In a letter the the court explaining his actions, Mr Hunt writes that the ongoing rise in global temperatures, with 2023 yesterday being declared the hottest year on record, was the "greater sin" but not one that would be contemplated in court 3.2 in the Newcastle Courthouse.
"They're shooting the messenger, they've got to be shooting the enemy," he said.
"The enemy is climate change, the enemy is more coal, oil and gas."
Mr Hunt and fellow kayaker Simon Leslie sailed their Hobie outrigger from Port Kembla to Newcastle, with a sail emblazoned with their mission: No More Fossil Fuel.
While the exhausting voyage was beset with challenging weather, Mr Hunt returned to the Illawarra energised to continue the fight for action on climate change and an end to the consumption of fossil fuels.

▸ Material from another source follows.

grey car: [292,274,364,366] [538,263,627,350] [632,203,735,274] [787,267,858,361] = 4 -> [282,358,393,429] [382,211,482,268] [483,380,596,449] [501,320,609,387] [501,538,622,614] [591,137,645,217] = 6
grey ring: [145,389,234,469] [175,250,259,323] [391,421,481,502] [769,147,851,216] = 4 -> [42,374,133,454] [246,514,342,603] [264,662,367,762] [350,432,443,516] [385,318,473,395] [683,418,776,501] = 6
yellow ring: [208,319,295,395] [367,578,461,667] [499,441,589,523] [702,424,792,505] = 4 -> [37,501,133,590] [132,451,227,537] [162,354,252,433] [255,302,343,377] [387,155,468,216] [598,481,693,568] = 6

Mr Hunt has made a New Year's resolution to take action each week this year for this cause, and has spent the first two weeks of 2024 writing letters to the editor, with success, having been published in the Mercury, the Australian Financial Review and The Australian, so far.
He says that Illawarra residents should get used to seeing his kayak on Lake Illawarra this year, with his sail proudly displaying his ambitions.